[Excerpts from a dataset]
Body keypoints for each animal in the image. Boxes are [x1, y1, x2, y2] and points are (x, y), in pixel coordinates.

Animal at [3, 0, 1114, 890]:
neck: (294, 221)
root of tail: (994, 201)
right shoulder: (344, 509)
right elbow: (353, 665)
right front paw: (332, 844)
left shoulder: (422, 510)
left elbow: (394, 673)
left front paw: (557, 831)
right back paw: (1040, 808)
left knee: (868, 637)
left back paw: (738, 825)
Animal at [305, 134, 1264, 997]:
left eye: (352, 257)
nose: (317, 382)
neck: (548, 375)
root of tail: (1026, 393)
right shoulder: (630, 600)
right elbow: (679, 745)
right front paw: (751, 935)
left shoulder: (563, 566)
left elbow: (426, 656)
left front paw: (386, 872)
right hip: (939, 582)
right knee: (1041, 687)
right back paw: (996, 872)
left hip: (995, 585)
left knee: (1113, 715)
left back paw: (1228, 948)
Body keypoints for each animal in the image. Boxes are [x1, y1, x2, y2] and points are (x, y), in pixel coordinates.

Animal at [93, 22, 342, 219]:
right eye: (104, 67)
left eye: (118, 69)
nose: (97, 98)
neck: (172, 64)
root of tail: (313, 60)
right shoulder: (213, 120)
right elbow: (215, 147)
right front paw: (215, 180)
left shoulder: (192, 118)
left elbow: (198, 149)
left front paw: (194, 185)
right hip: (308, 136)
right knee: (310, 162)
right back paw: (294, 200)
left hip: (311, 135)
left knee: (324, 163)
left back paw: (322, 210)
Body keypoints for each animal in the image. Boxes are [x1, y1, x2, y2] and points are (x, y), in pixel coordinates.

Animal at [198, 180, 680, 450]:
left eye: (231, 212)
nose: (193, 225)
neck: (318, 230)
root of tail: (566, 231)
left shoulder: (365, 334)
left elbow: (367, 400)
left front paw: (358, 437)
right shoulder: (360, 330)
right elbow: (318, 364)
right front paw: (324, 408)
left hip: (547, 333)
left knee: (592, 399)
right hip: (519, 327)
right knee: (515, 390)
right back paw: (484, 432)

[Task instructions]
Line by line, check the data above for the word "tail" and state how many lines contain it. Give only the number.

[Solution to the exercise]
4